В начале семидесятых «Газета» была попсовой газетенкой на грани вымирания. Называлась она «Музыкальной газетой» — более тривиального названия и не придумать. Впрочем, в те времена все газеты о музыке отличались банальными названиями — от «Нового музыкального экспресса» до «Звуков» и «Диска». Такие названия звучали бы понтово в эпоху динозавров. Но Кевин Уайт сохранил его.
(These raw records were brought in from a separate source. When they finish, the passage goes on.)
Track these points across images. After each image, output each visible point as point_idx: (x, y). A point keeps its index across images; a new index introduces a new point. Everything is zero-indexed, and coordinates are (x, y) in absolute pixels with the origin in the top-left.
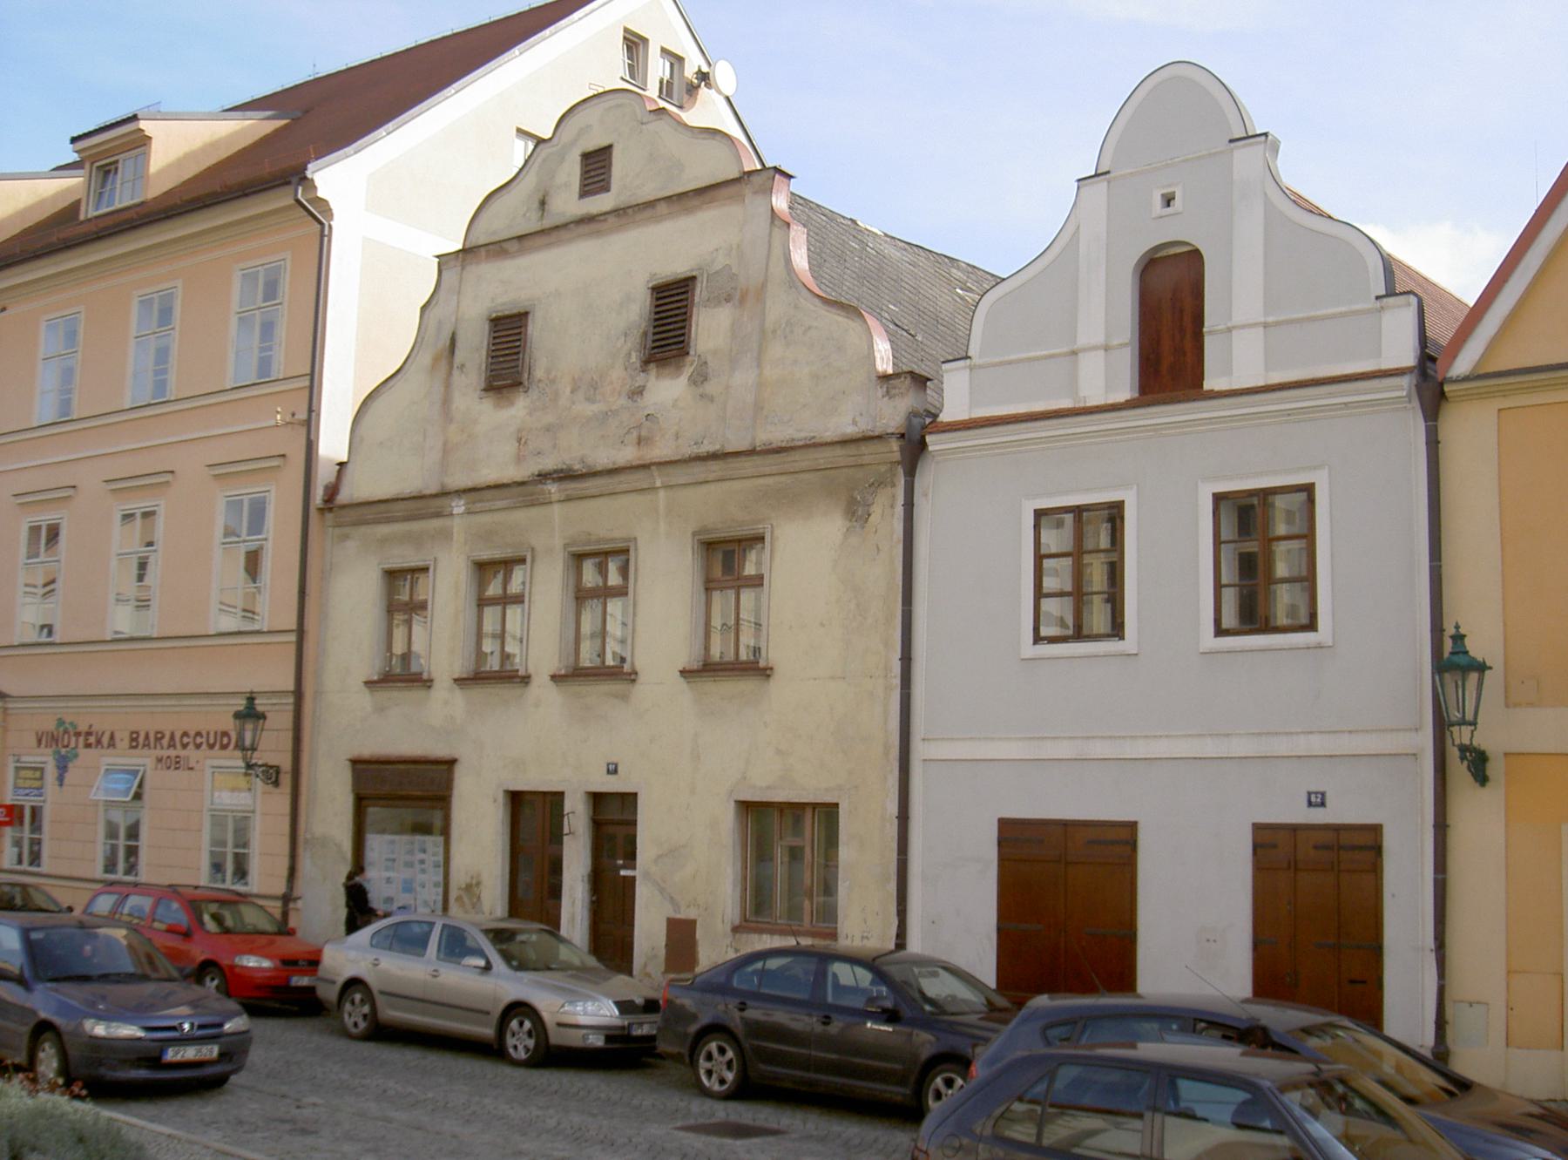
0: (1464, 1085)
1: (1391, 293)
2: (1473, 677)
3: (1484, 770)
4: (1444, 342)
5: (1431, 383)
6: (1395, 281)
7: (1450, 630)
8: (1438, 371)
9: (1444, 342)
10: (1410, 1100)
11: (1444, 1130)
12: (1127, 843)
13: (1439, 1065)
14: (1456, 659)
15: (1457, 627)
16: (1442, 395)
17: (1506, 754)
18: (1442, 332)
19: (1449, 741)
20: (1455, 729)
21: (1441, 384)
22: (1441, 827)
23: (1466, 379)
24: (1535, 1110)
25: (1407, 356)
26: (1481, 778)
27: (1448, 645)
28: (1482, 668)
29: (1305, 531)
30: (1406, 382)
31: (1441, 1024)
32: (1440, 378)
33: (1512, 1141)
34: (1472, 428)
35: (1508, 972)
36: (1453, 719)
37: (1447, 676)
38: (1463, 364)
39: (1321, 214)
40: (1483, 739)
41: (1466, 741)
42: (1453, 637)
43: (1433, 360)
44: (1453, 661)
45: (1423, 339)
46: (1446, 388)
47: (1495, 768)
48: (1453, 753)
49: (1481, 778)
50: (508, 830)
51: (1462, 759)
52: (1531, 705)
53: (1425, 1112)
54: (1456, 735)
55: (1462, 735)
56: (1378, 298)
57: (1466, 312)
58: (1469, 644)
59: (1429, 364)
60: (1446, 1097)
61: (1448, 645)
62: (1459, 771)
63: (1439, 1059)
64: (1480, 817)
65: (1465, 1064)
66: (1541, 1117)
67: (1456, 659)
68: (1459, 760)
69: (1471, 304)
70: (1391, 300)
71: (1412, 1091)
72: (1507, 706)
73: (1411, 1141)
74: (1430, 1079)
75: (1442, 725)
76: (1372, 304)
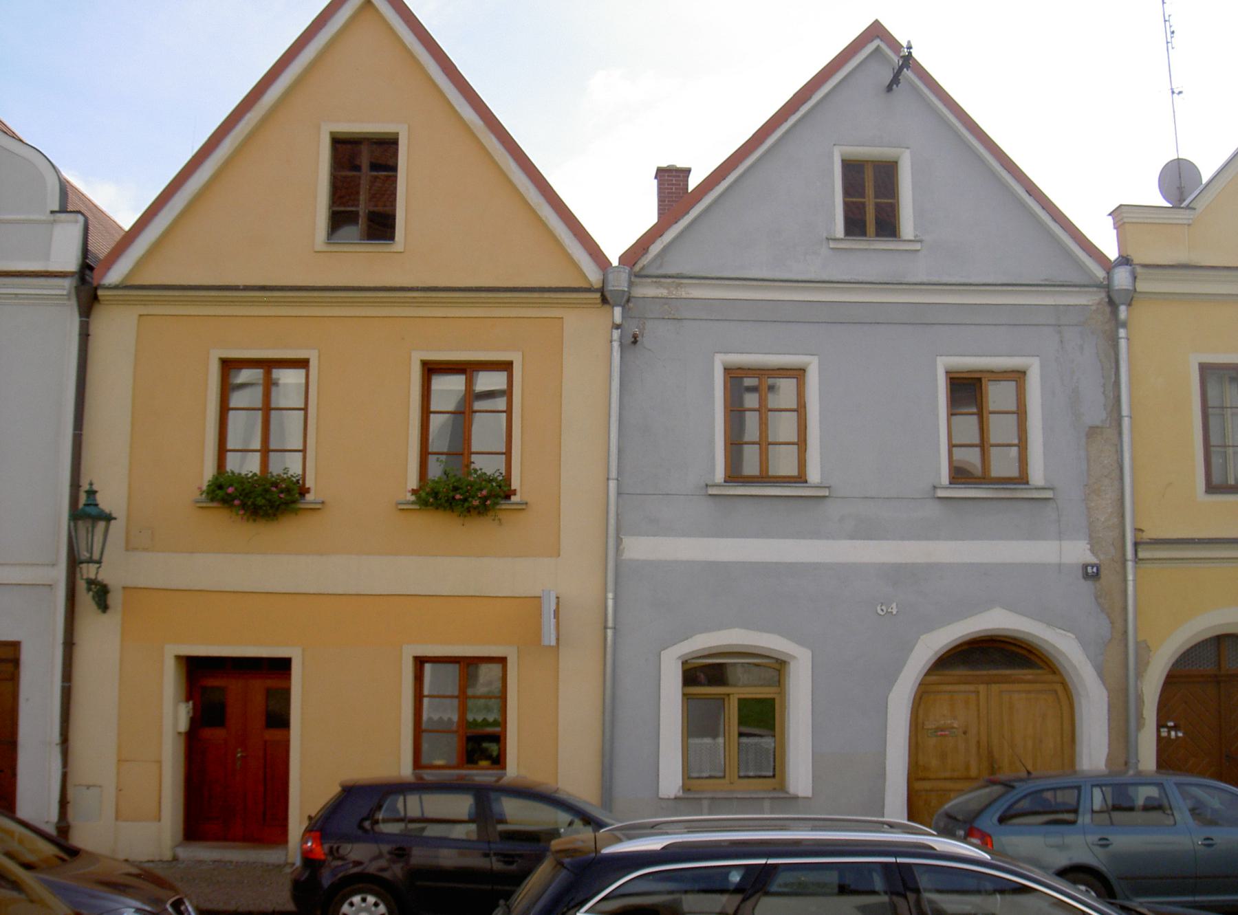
0: (74, 853)
1: (63, 210)
2: (101, 525)
3: (105, 601)
4: (101, 256)
5: (88, 287)
6: (68, 201)
7: (85, 487)
8: (94, 279)
9: (101, 256)
10: (28, 866)
11: (59, 890)
12: (10, 661)
13: (62, 841)
14: (88, 509)
15: (91, 484)
16: (95, 298)
17: (124, 588)
18: (101, 247)
19: (78, 576)
20: (84, 566)
21: (96, 289)
22: (69, 644)
23: (116, 287)
24: (135, 871)
25: (69, 261)
26: (103, 606)
27: (83, 499)
28: (109, 518)
29: (302, 406)
30: (68, 284)
31: (64, 803)
32: (95, 284)
33: (110, 896)
34: (117, 327)
35: (120, 761)
36: (83, 558)
37: (80, 523)
38: (115, 275)
39: (14, 136)
40: (105, 575)
41: (92, 576)
42: (87, 492)
43: (91, 268)
44: (86, 512)
45: (85, 251)
46: (100, 293)
47: (115, 599)
48: (81, 586)
49: (103, 606)
50: (1077, 718)
51: (89, 590)
52: (145, 550)
53: (41, 876)
54: (85, 571)
55: (89, 571)
56: (52, 212)
57: (118, 237)
58: (100, 498)
59: (88, 272)
60: (59, 862)
61: (83, 499)
62: (85, 599)
63: (61, 837)
64: (101, 635)
65: (78, 839)
66: (138, 876)
67: (88, 509)
68: (86, 590)
69: (127, 227)
70: (63, 216)
71: (30, 858)
72: (127, 550)
73: (32, 901)
74: (49, 850)
75: (74, 562)
76: (46, 216)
Уайт бросил школу в пятнадцать лет и трудился в типографии «Дейли экспресс» вместе с отцом, дядьями, родными и двоюродными братьями, до тех пор пока какой-то бодряк из редакции не попросил подростка написать очерк в 500 слов на музыку в стиле «мотаун» с «Фо топс», «Сьюпримс», Стиви Уандером, Мартой Ривз, «Ванделлас», Смоки Робинсон и «Мираклз» в одном флаконе — его счастливый билет. Уайт продолжал стремиться вперед и работал младшим репортером в «Музыкальной газете», когда настал его звездный час. Боссы с верхних этажей дали Уайту три месяца на то, чтобы увеличить доход от рекламы и вдвое увеличить оборот. В противном случае они собирались положить конец мучениям убогой газетенки. Уайт выкинул слово «музыкальная» из названия, из офиса — всех старых пердунов, которые ностальгировали по дням, когда на первые полосы попадали очерки о гастролях «Тремелос», сплетни о тайной зазнобе «Херманз Хермитс» и рассуждения о том, выйдет ли все-таки Питер Торк из состава «Манкиз». И наконец, в финальном броске игральной кости, Уайт на свой страх и риск переманил на работу наркоманов, фриков и волосатиков из редакций подпольной прессы или, точнее, того, что от нее оставалось, потому что подпольная пресса тоже вымирала. В начале семидесятых казалось, что вымирает все. Но этим рискованным шагом Уайт сохранил газете жизнь.